THAT MAN IS YOU
INTRODUCTION
The title of my homily for this 3rd Saturday in
Ordinary Time is, “That Man Is You.”
Around 1964 – 1965 – there
was an insightful spiritual reading
book, That Man Is You – by Louis Evely.
I’m sure some of you here
had a copy of that book. It was a best seller in the world of religious books.
I looked it up last night
on Google and one can still buy a copy of it: used. Today's prices are from 6 dollars
to 60 dollars to $851.90. Same book. I noticed that it was only $1.45 on its cover.
2 SAMUEL 12: 1-7A,
10-17
The title and the thought for
that book comes out of today’s first reading from 2 Samuel 12.
You know the story; you
heard the story Nathan tells David the king.
A rich man has lots of sheep; a poor man has one sheep – a lamb.
The rich man has guests
and steals the poor man’s one sheep for a dinner for his visitors.
David upon hearing that
story – screams – “Who is this rich man? I’ll make him pay back fourfold.”
And Nathan the prophet says, “That man in you.”
“What?”
Nathan explains: “You got
it all and yet you steal this poor soldier’s wife – one of your own soldiers –
Uriah the Hittite – and then you have Uriah placed in a situation where he’ll
be killed in battle.”
David gets the message and
repents.
HOW TO READ THE
BIBLE
Louis Evely who wrote the
book, That Man Is You, says there is a secret here – a great way to use
and read the Bible here.
Read the stories of the
Bible and put yourself in the place of every person in a story.
This person is me.
Be Adam. Be Eve.
Be David. Be Uriah. Be Bathsheba.
Be David’s other wives. Be the
soldiers who saw all this.
Be Nathan.
Be the Pharisee. Be the
Tax Collector.
Be the Lost sheep. Be the
Good Shepherd.
Be the father, the older
brother and the younger brother in the Prodigal Son story.

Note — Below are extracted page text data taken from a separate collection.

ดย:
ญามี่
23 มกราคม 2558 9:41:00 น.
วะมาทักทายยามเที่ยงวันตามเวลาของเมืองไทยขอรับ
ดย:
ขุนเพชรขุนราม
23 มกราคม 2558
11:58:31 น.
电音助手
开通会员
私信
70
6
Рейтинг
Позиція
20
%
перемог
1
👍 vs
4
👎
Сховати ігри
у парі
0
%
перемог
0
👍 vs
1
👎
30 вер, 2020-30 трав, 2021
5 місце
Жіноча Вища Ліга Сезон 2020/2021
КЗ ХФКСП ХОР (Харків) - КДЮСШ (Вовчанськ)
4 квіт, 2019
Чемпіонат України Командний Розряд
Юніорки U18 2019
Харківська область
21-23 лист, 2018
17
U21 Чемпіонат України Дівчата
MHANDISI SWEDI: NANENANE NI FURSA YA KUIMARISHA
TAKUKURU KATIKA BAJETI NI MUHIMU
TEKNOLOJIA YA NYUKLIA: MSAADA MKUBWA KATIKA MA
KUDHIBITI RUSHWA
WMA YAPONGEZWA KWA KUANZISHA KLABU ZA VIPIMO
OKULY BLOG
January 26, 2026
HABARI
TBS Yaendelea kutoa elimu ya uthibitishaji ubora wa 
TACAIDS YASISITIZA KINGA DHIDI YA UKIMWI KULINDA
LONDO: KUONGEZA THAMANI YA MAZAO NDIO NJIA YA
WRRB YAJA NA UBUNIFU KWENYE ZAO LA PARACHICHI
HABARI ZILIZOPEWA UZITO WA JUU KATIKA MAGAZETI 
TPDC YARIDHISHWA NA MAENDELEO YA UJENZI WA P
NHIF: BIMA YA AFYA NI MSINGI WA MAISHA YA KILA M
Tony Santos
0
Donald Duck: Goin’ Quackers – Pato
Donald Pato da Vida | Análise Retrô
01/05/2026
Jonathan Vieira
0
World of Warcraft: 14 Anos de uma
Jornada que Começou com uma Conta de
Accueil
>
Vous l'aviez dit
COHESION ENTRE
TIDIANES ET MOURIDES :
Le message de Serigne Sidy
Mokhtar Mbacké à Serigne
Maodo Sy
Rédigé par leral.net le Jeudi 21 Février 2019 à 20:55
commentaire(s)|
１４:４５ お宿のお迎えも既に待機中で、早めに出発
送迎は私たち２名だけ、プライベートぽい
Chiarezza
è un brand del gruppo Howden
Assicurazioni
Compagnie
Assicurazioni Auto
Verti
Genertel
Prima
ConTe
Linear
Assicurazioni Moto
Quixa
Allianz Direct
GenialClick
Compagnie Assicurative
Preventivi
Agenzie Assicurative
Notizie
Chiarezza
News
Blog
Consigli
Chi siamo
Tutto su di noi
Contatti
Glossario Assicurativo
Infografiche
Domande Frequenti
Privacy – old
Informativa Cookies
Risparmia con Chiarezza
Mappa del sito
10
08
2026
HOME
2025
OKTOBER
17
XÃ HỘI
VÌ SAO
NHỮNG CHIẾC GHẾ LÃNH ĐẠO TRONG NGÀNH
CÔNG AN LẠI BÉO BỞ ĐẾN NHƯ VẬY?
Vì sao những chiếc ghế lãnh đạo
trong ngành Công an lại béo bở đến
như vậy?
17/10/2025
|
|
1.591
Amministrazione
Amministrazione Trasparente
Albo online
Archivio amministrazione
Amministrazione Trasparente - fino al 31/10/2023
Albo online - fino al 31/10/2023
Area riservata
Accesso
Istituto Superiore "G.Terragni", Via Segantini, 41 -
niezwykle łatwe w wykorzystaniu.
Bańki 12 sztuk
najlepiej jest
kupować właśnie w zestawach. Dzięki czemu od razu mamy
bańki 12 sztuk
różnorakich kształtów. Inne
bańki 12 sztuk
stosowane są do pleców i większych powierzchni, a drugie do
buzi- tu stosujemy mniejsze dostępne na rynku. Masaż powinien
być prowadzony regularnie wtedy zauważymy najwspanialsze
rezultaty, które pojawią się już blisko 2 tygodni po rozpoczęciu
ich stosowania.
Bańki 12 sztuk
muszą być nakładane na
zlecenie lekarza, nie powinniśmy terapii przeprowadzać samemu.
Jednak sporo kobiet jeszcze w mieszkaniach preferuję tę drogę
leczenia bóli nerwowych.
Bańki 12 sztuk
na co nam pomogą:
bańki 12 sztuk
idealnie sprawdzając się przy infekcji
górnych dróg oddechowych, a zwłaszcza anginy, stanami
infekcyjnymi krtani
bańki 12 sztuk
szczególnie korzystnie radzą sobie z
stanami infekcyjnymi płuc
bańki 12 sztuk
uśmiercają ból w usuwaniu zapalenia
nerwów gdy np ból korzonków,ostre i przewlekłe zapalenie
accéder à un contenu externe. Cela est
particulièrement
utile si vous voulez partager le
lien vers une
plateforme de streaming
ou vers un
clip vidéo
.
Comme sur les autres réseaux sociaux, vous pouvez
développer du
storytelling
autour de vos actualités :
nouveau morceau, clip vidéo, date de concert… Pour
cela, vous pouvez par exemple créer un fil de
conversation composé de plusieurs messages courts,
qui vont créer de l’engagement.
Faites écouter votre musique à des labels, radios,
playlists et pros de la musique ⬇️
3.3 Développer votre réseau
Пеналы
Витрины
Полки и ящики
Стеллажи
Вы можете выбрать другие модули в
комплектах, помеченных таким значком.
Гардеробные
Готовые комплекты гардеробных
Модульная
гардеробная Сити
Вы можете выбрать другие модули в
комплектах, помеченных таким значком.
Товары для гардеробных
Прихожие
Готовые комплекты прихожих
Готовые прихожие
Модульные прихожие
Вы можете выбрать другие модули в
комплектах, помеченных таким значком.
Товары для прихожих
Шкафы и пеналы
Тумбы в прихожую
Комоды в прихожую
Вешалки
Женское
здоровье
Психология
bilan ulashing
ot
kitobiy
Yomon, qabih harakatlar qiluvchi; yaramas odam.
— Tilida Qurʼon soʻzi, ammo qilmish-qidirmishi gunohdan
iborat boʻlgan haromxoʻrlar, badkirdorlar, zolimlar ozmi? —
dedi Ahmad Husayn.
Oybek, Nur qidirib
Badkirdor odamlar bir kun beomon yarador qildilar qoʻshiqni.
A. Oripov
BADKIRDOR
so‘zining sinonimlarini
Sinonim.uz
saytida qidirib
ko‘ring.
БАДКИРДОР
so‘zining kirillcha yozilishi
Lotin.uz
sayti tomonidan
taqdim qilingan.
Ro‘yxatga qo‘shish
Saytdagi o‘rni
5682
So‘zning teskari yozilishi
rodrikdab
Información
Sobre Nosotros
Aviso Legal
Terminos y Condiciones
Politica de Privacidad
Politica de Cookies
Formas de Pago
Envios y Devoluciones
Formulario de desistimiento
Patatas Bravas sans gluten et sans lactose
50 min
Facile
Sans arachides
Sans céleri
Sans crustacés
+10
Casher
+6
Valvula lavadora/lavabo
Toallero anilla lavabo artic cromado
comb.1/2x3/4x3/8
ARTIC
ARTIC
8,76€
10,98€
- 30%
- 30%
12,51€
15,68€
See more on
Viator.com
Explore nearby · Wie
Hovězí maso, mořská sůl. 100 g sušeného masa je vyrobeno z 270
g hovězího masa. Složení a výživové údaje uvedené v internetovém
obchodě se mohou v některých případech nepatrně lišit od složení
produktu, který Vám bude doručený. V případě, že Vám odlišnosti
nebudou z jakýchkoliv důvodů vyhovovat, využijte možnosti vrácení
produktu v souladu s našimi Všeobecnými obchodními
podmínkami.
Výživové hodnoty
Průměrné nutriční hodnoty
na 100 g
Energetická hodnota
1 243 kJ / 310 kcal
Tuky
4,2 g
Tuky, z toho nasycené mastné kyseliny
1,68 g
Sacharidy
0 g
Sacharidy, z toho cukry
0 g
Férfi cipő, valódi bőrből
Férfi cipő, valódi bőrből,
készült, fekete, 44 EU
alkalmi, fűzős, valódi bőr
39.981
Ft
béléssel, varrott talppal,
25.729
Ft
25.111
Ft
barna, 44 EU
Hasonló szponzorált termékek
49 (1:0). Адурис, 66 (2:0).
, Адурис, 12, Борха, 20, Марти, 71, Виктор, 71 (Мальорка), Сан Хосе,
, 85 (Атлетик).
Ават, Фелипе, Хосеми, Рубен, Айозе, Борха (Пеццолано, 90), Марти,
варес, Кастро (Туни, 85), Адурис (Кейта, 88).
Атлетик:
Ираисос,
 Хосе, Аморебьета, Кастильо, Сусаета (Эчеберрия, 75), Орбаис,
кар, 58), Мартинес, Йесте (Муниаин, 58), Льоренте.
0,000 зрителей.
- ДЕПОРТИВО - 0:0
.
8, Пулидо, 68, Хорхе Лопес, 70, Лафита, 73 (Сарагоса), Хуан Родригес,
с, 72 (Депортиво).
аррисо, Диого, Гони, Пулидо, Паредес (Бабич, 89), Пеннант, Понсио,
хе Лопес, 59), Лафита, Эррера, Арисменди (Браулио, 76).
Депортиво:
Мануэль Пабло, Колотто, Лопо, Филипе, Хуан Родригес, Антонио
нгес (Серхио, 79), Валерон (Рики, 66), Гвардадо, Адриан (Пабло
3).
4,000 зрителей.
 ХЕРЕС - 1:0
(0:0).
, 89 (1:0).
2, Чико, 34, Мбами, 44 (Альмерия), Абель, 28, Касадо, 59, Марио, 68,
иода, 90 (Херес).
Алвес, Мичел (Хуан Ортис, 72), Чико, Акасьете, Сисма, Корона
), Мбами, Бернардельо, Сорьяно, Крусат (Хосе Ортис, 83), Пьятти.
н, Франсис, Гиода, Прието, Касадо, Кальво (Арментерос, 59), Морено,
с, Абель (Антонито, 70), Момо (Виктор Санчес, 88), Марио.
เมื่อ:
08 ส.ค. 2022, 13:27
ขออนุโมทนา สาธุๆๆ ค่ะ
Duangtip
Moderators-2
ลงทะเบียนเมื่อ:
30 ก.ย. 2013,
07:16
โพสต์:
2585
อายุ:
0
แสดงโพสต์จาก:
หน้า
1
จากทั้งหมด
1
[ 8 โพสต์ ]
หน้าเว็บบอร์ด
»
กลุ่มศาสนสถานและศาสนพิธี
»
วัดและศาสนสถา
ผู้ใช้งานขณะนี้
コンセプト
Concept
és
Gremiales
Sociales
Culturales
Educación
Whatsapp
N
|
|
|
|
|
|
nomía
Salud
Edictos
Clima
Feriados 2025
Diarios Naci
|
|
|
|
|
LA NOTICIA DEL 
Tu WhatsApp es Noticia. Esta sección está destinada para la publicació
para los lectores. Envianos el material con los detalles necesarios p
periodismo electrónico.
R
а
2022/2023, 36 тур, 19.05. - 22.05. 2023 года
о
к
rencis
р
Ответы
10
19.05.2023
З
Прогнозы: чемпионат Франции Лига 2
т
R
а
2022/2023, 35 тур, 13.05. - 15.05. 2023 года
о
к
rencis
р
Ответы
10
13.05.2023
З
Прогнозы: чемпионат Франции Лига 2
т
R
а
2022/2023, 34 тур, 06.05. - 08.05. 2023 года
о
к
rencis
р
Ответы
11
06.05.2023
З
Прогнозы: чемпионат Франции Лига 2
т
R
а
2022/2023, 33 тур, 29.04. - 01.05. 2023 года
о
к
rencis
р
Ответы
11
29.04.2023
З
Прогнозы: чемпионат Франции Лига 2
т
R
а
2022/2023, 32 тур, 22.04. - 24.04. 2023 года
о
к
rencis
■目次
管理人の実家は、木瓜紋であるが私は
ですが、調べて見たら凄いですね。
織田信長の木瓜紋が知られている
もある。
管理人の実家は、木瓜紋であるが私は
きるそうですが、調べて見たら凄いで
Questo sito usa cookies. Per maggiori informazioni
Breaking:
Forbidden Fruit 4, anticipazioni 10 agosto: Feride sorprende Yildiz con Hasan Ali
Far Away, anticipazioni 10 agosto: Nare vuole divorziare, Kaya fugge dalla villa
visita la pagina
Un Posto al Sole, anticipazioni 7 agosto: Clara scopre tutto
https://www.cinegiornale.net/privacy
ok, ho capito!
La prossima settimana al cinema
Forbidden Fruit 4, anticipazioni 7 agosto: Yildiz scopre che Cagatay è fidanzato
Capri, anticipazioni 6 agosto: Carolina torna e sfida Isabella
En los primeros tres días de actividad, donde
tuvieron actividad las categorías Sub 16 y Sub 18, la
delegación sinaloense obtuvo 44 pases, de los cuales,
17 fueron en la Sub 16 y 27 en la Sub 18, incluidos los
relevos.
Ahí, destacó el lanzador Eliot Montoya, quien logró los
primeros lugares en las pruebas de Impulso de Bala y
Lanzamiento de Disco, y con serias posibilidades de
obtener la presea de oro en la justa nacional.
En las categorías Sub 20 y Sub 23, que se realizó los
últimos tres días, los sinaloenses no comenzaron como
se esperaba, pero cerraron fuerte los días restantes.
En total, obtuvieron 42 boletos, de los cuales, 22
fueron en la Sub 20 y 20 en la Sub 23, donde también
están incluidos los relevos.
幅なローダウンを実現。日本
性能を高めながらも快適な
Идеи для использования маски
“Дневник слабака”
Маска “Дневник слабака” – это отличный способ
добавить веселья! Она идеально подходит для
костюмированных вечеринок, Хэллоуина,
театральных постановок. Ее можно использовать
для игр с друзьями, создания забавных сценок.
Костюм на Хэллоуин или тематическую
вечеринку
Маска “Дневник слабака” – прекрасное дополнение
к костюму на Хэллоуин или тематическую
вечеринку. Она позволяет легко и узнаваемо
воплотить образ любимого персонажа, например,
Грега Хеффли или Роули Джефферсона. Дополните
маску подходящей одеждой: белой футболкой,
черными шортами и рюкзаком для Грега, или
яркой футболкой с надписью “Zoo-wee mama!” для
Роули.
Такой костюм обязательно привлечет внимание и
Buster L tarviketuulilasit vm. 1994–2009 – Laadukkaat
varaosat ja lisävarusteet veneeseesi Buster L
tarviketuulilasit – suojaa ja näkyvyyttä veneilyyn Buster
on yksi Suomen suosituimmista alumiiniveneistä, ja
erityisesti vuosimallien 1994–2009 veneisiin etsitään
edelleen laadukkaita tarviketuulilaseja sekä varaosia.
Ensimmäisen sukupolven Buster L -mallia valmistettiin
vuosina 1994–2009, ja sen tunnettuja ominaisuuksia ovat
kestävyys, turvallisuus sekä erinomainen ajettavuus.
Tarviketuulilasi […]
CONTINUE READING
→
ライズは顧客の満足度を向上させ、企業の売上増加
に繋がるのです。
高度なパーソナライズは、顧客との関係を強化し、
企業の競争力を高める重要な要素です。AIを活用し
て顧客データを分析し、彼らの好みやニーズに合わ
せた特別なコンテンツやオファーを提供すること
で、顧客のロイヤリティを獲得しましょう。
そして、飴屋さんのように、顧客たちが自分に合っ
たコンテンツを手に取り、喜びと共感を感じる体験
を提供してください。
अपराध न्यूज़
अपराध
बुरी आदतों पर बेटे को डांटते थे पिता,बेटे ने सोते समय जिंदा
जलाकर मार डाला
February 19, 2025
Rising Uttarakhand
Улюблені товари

Be the good tree, the good
grape vine, or the tree that isn’t producing figs or the vine that needs
pruning.
It’s basically the apostles’
question at the Last Supper. Hearing that
one of them is about to betray Jesus they ask, “Is it I, Lord?” [Cf. John 13: 25.]
In prayer, in reading the
scripture, we can ask of many characters, “Is this me, Lord?”
Louis Evely wasn’t a
Jesuit, but that’s how Ignatius told people making the exercises – how to read
and how to get the scriptures.
It’s what Shakespeare and
the storytellers know.
I’ve been doing this for
some 55 years now and it still works – especially when we put ourselves into
the stories, into the parables, especially when we think about what it’s like
to someone we probably wouldn’t ever
think ourselves to be.
You know the old American
Indian metaphor: walk a mile in the other persons moccasins – or as Hawthorn
put it in a story. He told of a lady who
walked around town going, “Tch. Tch. Tch” with her nose up in the air – till
another lady said to her – sort of Nathanesque.
“You ought to go out and commit a really good sin and then maybe you’ll
understand the rest of us.”
That’s like saying, “Walk
a mile in someone else’s sins.”
Those of us who are “Pro
Life” people or verbal rock throwers – need to walk around town with that kind
of attitude – walking a mile in someone else’s sins.”